Sometimes a result is obvious. In this case, 10.5% of the people in the control group received detentions. In your sample of 141, only 6 received detentions. The chance of six or fewer detentions in any random sample of 141 from the control group is given by the Binomial distribution with parameters 141 and 0.105; a calculation gives it as 0.63%, which is low. However, the value of 10.5% is a little uncertain. The right way to make this comparison is with a one-sided test of proportions. It gives a p-value of 1.17%, low enough to provisionally conclude your treatment group is unlike the control: significantly fewer people got detentions.

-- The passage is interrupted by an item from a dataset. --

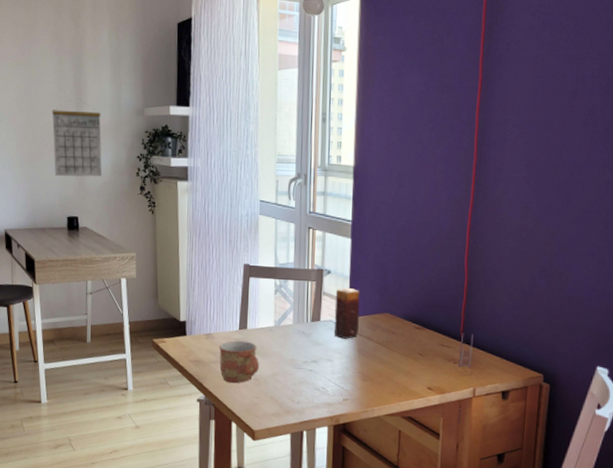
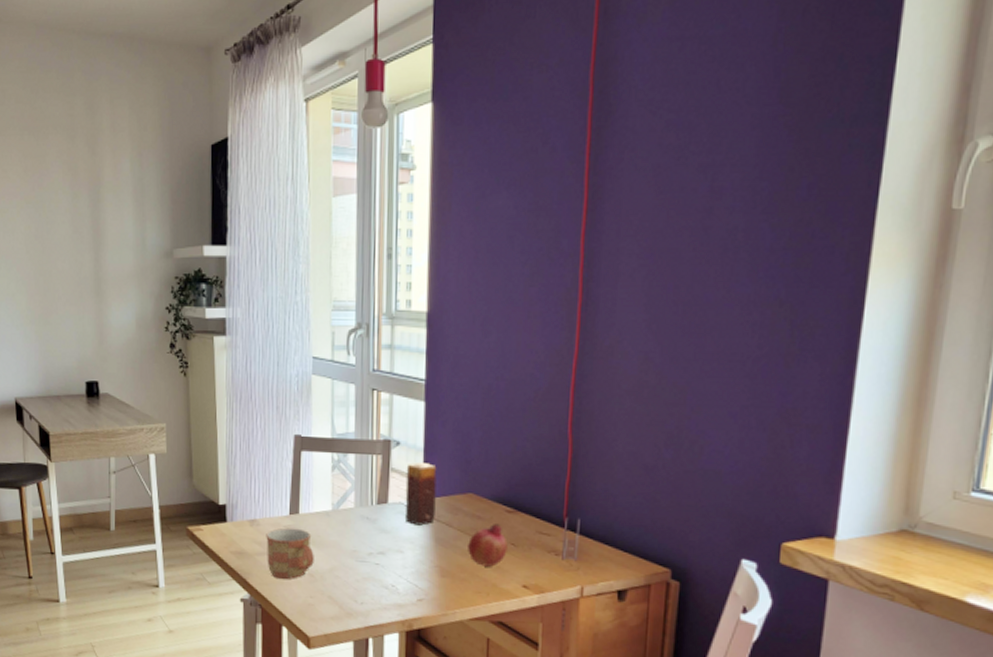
calendar: present [51,101,102,177] -> none [66,244,125,334]
fruit: none [384,338,416,373] -> present [468,524,508,567]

However, your question actually is about the numbers of detentions rather than how many people received them. Although you could try to use a test that assumes the underlying distributions are Poisson, there is strong evidence they are not. The check is simple: the average number of detentions per student in both groups is $0.14463$ and the Poisson distribution with that average doesn't reproduce either set of data accurately. In particular, the Poisson distribution with this mean tells us to expect around 19 detentions in the study group (there were only 8) and to expect no people had more than four detentions in the control group (there 30 of them). You could apply a formal test, such as a chi-squared test, but the result is so obvious that there's no need: abandon the Poisson hypothesis.
That brings us to the ultimate question: are your data consistent with a hypothesis of no intervention effect? A simple way to assess that is to draw many samples of size 141 from the control group and compare their detention counts to the eight in the study group. Here are the results of a million such samples:
Almost all of these million random samples had more than eight detentions (as marked by the vertical red bar). Only 0.97% of them had eight or fewer. This is moderately good evidence that the intervention lowered the number of detentions.